SUPERDRIVE macht seinem Namen alle Ehre: In nur 4 Wochen avancieren 4 Studenten-Teams zu heissen Kandidaten in der Münchner Start-up Szene. Die durchweg hohe Qualität aller Finalisten der Macromedia Hochschule bei der Bewerbung für SUPERDRIVE sorgt direkt zum Start des gemeinsamen Inkubations-Programms von Macromedia und Datarella für ein tolles Resultat: Aus allen Bewerbern wurden vier Start-up Teams mit innovativen digitalen Geschäftskonzepten in SUPERDRIVE aufgenommen und haben bereits an diesem Montag mit den ersten Mentoring Sessions gestartet.

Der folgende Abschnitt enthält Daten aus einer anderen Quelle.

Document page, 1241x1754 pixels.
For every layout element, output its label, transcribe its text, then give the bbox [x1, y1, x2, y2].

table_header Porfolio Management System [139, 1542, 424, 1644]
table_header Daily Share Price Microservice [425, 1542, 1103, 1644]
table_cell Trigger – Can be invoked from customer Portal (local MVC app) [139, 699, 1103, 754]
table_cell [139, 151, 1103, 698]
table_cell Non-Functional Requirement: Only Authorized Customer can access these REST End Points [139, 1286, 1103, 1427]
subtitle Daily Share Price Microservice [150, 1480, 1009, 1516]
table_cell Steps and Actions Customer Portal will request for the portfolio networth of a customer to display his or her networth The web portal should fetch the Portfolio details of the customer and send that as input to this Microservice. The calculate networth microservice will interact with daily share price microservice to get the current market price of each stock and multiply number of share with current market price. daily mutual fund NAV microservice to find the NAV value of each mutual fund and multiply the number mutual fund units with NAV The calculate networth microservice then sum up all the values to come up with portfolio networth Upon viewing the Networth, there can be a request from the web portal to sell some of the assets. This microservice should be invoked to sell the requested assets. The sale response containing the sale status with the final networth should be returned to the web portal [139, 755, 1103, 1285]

Prof. Oliver Szasz hat ganze Arbeit geleistet: gemeinsam mit den Datarella Gründern motivierte er seine zu Beginn noch zögerlich-verhalten agierenden Designstudenten dazu, studienbegleitend innerhalb weniger Wochen aus vagen App-Ideen marktfähige datengetriebene Geschäftskonzepte zu entwickeln, die nach weiteren 6 Wochen potenziellen Geldgebern und Geschäftspartnern präsentiert werden sollen. Datarella CEO Joerg Blumtritt zeigt sich entsprechend euphorisch: „Dass tatsächlich alle Präsentationen überdurchschnittliche Qualitäten aufweisen, damit haben wir nicht gerechnet. Die durch die Bank sehr guten Konzepte haben es uns ermöglicht, mit den am besten zu SUPERDRIVE passenden Konzepten und ihren Teams die nächsten Schritte zu gehen.“Superdrive-Logo-RGB3-825x206Ziel von SUPERDRIVE ist es, den teilnehmenden Teams die Verwirklichung marktfähiger Projekte zunächst im Rahmen ihres Studiums an der Macromedia Hochschule zu ermöglichen, und anschliessend Awareness am Markz zu schaffen, um konkerte Produkte und Services herauszubringen. Diese „Entrepreneurship light“ bedeutet für die Studenten eine hochinteressante Möglichkeit, Theorie und Praxis miteinander zu verknüpfen: ohne direkt zum Notar gehen und Kosten für Unternehmensgründung etc. stemmen zu müssen, entwickeln sie unterstützt von SUPERDRIVE ihre Produkte bis zur Prototyp-Reife. Erste Kontakte zu Marktpartnern und potenziellen Geldgebern werden unmittelbar im Anschluss an die Fertigstellung des Prototypen – auch Minimum Viable Product (MVP) genannt – geknüpft.

Prof. Szasz und die Datarella Mentoren sind gespannt, wie sich die Start-up Teams sich weiterentwickeln. SUPERDRIVE könnte für sie eine gute Rampe für den Absprung ins Unternehmertum darstellen.

Hier gibt es mehr Informationen über das SUPERDRIVE Programm für Studenten der Macromedia Hochschule.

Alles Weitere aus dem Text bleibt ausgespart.